DETAILED ACTION
Notice of Pre-AIA or AIA Status
The present application, filed on or after March 16, 2013, is being examined under the first inventor to file provisions of the AIA .
Continued Examination Under 37 CFR 1.114
A request for continued examination under 37 CFR 1.114, including the fee set forth in 37 CFR 1.17(e), was filed in this application after final rejection. Since this application is eligible for continued examination under 37 CFR 1.114, and the fee set forth in 37 CFR 1.17(e) has been timely paid, the finality of the previous Office action has been withdrawn pursuant to 37 CFR 1.114. Applicant's submission filed on 04/30/2026 has been entered.
Claim Rejections - 35 USC § 101
35 U.S.C. 101 reads as follows:
Whoever invents or discovers any new and useful process, machine, manufacture, or composition of matter, or any new and useful improvement thereof, may obtain a patent therefor, subject to the conditions and requirements of this title.
Claims 1, 3-7, 11-12, 14-15, and 17-18 are rejected under 35 U.S.C. 101 because the claimed invention is directed to a judicial exception (i.e., a law of nature, a natural phenomenon, or an abstract idea) without significantly more.
Claim 1 is directed to “a system” (i.e. a machine), hence the claims are directed to one of the four statutory categories (i.e. process, machine, manufacture, or composition of matter).
Step 1 of the subject-matter eligibility analysis: Yes.
However, the claims are drawn to an abstract idea of “determine from a given sample of the photoplethysmogram signal” either in the form of “certain methods of organizing human activity,” in terms of managing personal behavior or relationships or interactions between people (including social activities, teaching and following rules or instructions), or reasonably in the form of “mental processes,” in terms of processes that can be performed in the human mind (including an observation, evaluation, judgement or opinion) which are “performed on a computer” (per MPEP 2106(III)(C) “A Claim That Requires a Computer May Still Recite a Mental Process”).
The claims are reasonably understood as either “certain methods of organizing human activity” or “mental process.” Independent claim 1, analyzed as the representative of the claimed subject matter, is reproduced below. The limitations determined to be abstract ideas are in italics. The additional elements recited at a high level of generality are shown in bold.
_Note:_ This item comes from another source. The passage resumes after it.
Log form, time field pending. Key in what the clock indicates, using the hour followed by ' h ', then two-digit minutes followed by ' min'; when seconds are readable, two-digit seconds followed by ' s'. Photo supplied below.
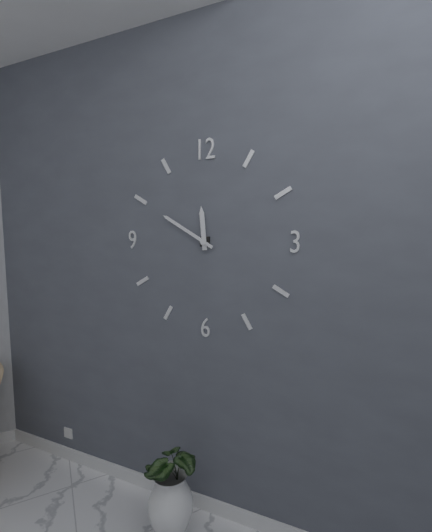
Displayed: 11 h 50 min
The limitation(s) determined to be extra-solution activity are underlined.
Claim 1: A system includes a smartphone, and a monitor adapted to be worn in direct contact with skin of a wearer, comprising:
the monitor including a photoplethysmogram sensor operative to generate a photoplethysmogram signal; and
the smartphone operating in accordance with application specific software and having a display that presents an image corresponding to an indication of an anxiety of the user obtained from at least one processor which processes data from the photoplethysmogram sensor, the at least one processor being is operative to determine from a given sample of the photoplethysmogram signal:
(i) a pulse duration (T) in blood volume under the skin of the wearer measured by the photoplethysmogram signal, the pulse duration (T) being classified as an intermediate pulse when the pulse duration is between 0.57 second and 1.0 second,
(ii) a phase difference ( ) occurring between a forward pressure wave peak and a reflective pressure wave peak in the blood volume under the skin of the wearer measured by the photoplethysmogram sensor, and
(iii) a goodness-of-fit correlation (β) between a waveform shape of the photoplethysmogram signal and a continuous probability function, wherein
when the pulse duration (T) is between 0.57 second and 1.0 second, a first ratio between the phase difference and the pulse duration (T) is greater than 0.42 and less than 0.60, and the goodness-of-fit correlation (β) is less than 5.3, the anxiety of the user is output, and
when the pulse duration (T) is between 0.57 second and 1.0 second, the first ratio between the phase difference and the pulse duration (T) is greater than 0.25 and less than 0.42, and the goodness-of-fit correlation (β) is greater than 4.3 and less than 5.3, the anxiety of the user is output.
These limitations simply describe a process of data gathering and manipulation, which is partially analogous to “collecting information, analyzing it, and displaying certain results of the collection analysis” (i.e. Electric Power Group, LLC, v. Alstom, 830 F.3d 1350, 119 U.S.P.Q.2d 1739 (Fed. Cir. 2016)). Hence, these limitations are akin to an abstract idea which has been identified among non-limiting examples to be an abstract idea
Step 2A, Prong 1 of the subject-matter eligibility analysis: Yes.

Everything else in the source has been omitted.